Lucindas Knie fühlten sich so weich an, dass sie Angst bekam, jeden Moment zusammenzubrechen, wenn sie auch nur einen weiteren Schritt tat. Sie klammerte sich an den Arm ihres Vaters und war froh um die Stütze, die er ihr auf dem Weg zum Altar geben würde.
Sie nahm die Gäste wahr, ohne sie jedoch wirklich zu sehen. Ihre Atmung ging flach, sie kam sich wie in einem Traum vor und würde ihr Vater sie nicht begleiten, hätte sie nicht gewusst, was sie jetzt zu tun hatte.
Ein letztes Mal sah Lucinda ihren Vater an, der ihr aufmunternd zulächelte, bevor sie im Takt der Musikbegleitung den Gang entlang schritten. Erst senkte sie den Blick, vermied es, ihren zukünftigen Ehemann anzusehen. Doch dann schluckte sie einmal, straffte die Schultern und hob den Kopf. Ihre Augen waren auf Bailian gerichtet, der sie betrachtete, jeden einzelnen Schritt aufmerksam verfolgte und ein Stich zuckte durch ihr Herz.

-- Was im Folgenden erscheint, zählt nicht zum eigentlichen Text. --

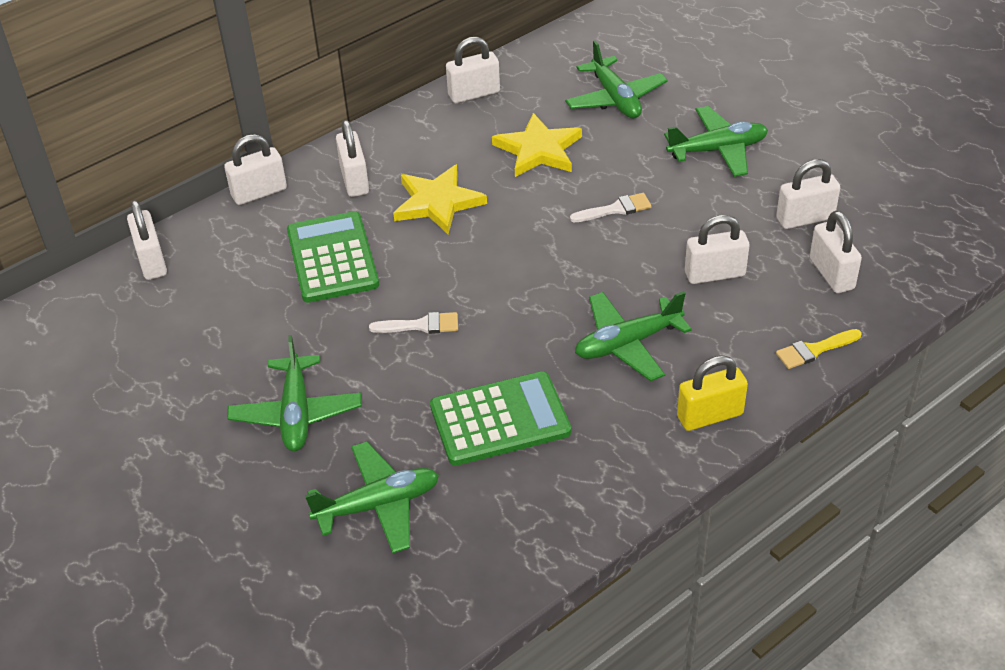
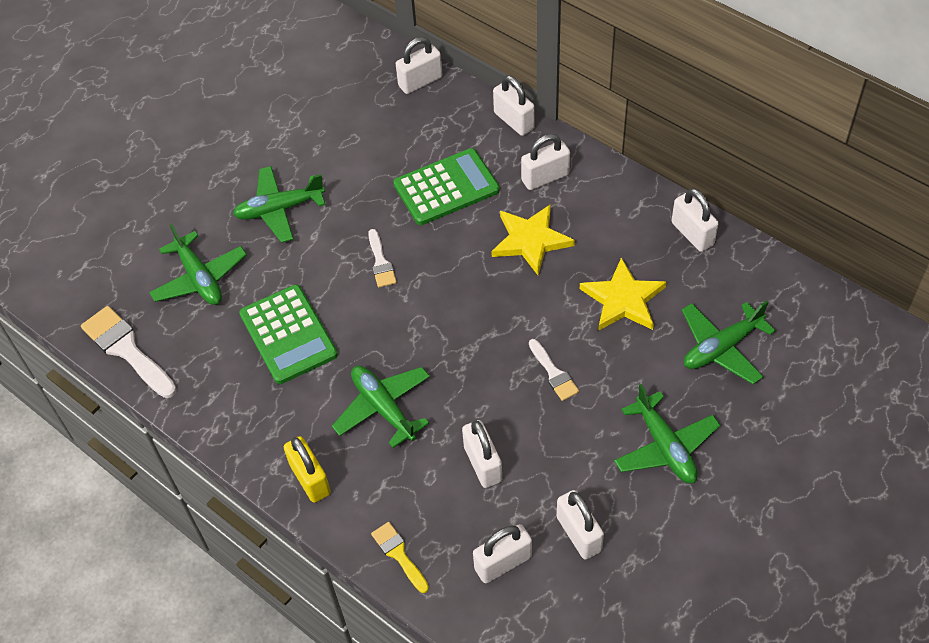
camera: 80 degrees right, 10 degrees up
(472, 594) = (126, 350): none -> white brush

In den Augen ihres Bräutigams hatte sie andere Gefühlsregungen erhofft als diese Kälte, diese Gleichgültigkeit, vielleicht sogar einen Funken Zorn über die aussichtslose Lage für beide Seiten.
Wie hatte es nur so weit kommen können, dass sie nun hier stand, genau an diesem Punkt, ohne jeden Ausweg?
Kurz spielte sie mit dem Gedanken, sich einfach vom Arm ihres Vaters loszureißen, aus der Kapelle zu rennen, wieder in die Kutsche zu steigen und davon zu fahren.
Ihr Blick huschte wieder zu Bailian, der seinen Blick wiederum über Lucinda schweifen ließ und für einen winzigen Moment meinte Lucinda, einen sanften, wohlwollenden Zug um seinen Mund zu erkennen. Gefiel ihm ihre Erscheinung? Oder gefiel ihm lediglich seine Wahl ihres Kleides?
Dann blickte er ihr mit denselben ausdruckslosen Augen zurück ins Gesicht und alles war wieder dahin. Wie sollten sie diese unsichtbare Schlucht zwischen ihnen nur jemals überwinden? Wie ein halbwegs harmonisches Zusammenleben gestalten?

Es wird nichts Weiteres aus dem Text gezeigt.